**Your task**
Throughout the listing below, copy each line containing "labels".

**Data listing**

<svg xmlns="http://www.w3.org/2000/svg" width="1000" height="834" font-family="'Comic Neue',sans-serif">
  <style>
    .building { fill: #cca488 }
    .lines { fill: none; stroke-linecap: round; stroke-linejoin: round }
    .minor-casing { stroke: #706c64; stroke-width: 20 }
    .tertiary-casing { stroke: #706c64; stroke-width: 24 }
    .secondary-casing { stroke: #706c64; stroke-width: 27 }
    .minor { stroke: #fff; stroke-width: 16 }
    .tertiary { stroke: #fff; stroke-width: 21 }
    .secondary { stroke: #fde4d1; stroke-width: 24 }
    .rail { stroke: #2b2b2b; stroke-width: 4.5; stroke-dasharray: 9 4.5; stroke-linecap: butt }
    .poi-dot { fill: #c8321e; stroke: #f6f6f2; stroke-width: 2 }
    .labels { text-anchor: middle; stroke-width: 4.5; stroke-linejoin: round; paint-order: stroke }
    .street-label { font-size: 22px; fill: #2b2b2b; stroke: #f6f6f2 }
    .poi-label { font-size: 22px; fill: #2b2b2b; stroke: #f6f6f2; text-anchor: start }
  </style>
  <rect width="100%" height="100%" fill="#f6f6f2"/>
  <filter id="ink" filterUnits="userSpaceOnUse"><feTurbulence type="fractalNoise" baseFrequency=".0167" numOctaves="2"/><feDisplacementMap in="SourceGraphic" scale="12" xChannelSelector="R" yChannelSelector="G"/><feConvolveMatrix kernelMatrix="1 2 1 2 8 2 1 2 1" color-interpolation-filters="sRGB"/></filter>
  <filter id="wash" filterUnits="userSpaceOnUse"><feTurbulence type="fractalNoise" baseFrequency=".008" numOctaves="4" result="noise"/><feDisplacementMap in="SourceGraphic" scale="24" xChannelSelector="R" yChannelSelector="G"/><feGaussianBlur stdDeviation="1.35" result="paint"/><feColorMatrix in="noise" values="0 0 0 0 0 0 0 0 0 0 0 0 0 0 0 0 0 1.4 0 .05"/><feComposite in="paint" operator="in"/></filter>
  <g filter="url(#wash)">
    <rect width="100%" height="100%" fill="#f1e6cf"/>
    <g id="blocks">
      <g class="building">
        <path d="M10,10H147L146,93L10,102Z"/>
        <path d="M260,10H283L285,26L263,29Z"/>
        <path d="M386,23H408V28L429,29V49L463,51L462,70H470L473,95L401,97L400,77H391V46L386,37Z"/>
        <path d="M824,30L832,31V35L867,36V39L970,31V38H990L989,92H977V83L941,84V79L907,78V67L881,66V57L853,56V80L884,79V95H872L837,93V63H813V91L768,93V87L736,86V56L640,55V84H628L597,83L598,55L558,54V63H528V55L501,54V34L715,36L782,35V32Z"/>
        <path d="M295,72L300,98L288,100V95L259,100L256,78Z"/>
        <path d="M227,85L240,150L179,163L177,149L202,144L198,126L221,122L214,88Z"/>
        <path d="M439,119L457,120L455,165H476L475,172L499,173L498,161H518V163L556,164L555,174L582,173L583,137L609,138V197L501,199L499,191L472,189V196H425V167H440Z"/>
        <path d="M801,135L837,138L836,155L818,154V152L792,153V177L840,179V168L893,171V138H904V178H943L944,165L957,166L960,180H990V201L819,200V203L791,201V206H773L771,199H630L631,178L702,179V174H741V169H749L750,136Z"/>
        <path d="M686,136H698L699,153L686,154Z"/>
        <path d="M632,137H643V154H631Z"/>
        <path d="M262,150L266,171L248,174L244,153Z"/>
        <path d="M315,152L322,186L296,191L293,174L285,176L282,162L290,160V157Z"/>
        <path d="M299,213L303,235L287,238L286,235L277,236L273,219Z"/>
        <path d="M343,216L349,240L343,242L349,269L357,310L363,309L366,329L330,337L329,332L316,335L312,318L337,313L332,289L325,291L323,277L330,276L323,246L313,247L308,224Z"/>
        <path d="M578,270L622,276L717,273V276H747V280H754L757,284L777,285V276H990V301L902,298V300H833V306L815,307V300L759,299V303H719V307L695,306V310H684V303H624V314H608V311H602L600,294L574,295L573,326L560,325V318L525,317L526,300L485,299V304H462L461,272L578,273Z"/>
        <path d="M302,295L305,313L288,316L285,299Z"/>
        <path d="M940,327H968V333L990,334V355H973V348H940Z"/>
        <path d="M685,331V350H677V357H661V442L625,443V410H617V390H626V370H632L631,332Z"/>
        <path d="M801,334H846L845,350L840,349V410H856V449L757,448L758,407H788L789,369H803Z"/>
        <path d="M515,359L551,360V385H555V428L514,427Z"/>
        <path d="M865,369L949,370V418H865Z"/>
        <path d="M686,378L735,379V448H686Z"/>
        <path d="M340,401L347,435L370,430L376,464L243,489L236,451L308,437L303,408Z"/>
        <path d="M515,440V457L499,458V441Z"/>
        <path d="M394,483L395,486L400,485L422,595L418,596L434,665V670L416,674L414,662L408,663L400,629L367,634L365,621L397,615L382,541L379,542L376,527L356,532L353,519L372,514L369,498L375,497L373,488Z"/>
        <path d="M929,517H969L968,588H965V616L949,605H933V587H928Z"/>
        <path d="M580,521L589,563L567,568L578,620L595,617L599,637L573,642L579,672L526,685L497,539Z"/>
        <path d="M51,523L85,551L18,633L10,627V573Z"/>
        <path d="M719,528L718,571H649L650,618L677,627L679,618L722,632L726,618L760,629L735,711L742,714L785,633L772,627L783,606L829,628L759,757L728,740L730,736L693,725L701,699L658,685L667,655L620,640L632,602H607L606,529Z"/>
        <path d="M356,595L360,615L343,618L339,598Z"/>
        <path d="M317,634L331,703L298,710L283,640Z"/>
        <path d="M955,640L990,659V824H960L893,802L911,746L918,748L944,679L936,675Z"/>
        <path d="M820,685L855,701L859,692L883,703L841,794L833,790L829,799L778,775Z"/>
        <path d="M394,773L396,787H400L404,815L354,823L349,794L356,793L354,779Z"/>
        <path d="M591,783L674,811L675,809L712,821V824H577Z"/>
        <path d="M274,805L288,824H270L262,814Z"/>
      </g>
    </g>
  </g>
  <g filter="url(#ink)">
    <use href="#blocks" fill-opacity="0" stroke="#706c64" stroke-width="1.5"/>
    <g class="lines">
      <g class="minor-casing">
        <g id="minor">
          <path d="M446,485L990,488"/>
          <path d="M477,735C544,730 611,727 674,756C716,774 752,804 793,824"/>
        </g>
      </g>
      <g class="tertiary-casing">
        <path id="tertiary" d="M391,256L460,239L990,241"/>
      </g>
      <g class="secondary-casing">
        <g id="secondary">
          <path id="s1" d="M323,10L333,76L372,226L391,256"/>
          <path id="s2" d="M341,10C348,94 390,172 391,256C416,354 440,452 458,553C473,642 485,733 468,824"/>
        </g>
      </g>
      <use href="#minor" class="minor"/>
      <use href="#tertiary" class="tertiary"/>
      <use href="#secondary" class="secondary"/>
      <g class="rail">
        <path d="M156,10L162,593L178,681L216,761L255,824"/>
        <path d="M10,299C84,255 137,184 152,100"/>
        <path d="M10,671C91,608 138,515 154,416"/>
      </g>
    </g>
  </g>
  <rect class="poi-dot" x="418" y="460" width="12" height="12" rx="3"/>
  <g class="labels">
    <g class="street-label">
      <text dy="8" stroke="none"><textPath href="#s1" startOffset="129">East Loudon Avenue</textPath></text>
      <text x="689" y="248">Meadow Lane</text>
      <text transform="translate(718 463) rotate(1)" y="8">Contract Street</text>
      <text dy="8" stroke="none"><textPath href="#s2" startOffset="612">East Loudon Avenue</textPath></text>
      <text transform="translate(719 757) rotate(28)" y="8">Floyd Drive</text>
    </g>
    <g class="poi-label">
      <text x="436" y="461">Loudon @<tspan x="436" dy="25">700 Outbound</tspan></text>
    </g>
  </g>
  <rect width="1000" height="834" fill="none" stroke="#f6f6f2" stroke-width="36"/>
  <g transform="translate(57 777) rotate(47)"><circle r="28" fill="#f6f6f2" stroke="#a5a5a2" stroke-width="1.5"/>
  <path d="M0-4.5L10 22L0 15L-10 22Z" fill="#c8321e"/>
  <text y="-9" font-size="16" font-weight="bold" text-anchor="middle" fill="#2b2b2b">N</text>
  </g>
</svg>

--

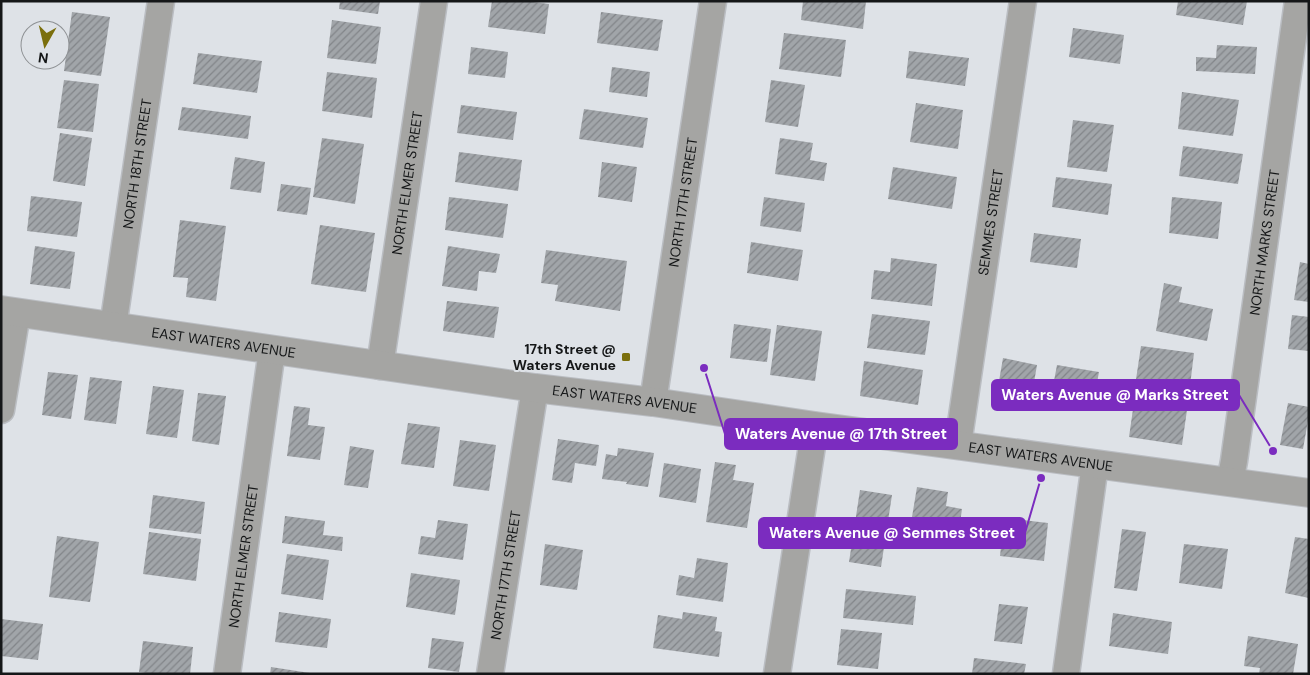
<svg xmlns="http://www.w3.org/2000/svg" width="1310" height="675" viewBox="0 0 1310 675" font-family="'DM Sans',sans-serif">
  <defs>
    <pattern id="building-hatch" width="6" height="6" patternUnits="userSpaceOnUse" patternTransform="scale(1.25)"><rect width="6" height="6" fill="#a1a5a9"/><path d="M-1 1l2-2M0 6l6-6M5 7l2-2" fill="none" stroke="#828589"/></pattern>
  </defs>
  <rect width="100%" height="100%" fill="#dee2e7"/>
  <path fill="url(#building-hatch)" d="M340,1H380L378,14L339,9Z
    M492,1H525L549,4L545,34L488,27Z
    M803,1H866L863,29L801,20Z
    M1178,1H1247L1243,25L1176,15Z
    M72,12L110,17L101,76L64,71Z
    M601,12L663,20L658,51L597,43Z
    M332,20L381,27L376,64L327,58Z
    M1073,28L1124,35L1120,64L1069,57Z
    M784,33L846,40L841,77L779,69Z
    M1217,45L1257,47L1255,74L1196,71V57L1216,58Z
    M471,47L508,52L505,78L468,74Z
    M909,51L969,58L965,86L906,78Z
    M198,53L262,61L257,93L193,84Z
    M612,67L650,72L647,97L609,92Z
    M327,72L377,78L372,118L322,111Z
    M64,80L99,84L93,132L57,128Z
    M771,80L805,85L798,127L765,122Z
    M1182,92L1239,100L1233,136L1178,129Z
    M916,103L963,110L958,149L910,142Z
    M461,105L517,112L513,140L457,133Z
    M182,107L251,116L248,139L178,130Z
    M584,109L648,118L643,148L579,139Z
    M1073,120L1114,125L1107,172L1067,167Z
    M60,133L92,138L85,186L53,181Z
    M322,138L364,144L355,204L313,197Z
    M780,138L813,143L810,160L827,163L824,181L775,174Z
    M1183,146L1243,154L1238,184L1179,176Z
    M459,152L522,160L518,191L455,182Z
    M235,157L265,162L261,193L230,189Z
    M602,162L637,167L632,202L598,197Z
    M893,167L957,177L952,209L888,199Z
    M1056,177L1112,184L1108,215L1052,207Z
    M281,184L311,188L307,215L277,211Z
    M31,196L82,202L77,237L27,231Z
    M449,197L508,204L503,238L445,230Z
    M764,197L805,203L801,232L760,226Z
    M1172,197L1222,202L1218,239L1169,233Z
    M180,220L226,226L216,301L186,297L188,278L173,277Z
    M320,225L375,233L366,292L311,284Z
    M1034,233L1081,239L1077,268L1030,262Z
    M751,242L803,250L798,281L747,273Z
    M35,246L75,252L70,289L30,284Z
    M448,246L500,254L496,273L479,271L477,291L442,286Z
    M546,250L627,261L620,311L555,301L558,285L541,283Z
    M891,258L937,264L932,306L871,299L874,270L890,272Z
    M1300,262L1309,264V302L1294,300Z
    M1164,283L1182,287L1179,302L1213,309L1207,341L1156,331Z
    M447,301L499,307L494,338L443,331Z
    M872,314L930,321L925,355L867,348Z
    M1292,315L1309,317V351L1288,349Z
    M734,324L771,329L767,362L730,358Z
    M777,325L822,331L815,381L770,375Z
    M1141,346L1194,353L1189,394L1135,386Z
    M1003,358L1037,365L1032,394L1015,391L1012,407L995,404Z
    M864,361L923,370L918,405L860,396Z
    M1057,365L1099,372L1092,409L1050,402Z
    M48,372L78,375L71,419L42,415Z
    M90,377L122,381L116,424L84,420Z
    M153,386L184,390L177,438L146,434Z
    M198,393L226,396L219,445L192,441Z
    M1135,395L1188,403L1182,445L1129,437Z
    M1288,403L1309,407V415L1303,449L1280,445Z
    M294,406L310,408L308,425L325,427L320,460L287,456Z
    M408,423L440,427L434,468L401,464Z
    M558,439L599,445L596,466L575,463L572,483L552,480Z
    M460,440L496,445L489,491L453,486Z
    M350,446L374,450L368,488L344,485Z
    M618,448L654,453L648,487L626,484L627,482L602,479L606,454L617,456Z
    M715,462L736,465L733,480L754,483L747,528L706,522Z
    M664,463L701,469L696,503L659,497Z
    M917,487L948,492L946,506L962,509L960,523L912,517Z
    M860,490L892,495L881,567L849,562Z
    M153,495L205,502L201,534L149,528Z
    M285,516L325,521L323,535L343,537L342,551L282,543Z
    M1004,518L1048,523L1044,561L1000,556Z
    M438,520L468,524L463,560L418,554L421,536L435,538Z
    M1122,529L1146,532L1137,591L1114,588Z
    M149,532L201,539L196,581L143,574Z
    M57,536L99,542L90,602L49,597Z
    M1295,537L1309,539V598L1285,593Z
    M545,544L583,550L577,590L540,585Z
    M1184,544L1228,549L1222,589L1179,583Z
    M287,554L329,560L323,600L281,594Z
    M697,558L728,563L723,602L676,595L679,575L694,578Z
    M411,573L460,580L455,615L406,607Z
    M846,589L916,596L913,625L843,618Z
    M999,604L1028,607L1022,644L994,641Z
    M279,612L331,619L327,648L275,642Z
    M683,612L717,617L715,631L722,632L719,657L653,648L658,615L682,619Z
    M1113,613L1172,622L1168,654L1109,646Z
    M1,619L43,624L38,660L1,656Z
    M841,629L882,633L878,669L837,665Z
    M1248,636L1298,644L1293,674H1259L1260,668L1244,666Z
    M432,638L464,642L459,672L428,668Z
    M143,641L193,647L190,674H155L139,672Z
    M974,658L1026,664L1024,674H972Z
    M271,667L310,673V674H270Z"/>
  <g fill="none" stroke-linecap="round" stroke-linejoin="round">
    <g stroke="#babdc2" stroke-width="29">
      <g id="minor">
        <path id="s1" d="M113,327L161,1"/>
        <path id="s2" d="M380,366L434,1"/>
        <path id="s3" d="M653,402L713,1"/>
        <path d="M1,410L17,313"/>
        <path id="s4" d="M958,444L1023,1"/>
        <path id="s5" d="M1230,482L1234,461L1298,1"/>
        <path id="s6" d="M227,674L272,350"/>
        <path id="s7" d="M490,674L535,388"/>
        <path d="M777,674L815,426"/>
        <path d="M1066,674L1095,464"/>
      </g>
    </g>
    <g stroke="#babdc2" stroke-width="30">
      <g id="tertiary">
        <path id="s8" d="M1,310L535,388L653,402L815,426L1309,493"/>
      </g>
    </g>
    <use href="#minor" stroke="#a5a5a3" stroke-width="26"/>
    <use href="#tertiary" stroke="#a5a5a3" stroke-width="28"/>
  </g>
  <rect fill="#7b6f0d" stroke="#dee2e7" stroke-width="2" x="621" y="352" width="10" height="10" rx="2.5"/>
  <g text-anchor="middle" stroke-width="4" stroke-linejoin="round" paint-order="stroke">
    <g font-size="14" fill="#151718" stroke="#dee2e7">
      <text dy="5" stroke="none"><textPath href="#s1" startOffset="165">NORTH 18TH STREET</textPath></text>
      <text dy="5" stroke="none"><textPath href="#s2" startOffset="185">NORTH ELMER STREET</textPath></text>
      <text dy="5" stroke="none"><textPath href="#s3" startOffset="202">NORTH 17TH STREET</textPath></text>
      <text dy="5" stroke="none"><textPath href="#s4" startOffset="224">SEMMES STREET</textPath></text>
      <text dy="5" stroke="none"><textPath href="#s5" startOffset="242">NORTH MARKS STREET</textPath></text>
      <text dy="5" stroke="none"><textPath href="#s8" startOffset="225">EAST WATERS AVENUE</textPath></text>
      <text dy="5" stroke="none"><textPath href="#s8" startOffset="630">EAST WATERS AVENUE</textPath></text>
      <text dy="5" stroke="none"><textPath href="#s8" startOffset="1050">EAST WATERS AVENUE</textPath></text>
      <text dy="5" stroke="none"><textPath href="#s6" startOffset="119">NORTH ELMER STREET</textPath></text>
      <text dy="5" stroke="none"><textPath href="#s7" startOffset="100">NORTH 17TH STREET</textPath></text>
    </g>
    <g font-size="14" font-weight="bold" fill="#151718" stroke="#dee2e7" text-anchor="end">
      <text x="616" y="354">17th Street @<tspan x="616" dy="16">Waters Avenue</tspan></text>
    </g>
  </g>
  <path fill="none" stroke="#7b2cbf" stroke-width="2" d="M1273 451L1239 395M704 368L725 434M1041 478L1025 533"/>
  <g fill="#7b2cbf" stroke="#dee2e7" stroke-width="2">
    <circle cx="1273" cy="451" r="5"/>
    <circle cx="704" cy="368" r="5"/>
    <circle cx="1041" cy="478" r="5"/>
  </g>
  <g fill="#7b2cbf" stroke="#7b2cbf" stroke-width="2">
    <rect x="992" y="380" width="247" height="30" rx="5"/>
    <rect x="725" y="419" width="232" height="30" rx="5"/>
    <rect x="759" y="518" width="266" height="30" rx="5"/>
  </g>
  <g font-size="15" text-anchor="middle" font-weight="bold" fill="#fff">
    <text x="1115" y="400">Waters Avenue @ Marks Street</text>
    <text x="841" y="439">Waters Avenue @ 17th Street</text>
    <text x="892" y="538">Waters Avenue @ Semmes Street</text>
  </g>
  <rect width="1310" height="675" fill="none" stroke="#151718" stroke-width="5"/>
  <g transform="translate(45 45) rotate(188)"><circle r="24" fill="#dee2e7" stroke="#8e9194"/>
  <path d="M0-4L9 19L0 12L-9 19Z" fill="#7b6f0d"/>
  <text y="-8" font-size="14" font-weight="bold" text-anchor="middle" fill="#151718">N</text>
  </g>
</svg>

**Exercise result**
    .labels { text-anchor: middle; stroke-width: 4.5; stroke-linejoin: round; paint-order: stroke }
  <g class="labels">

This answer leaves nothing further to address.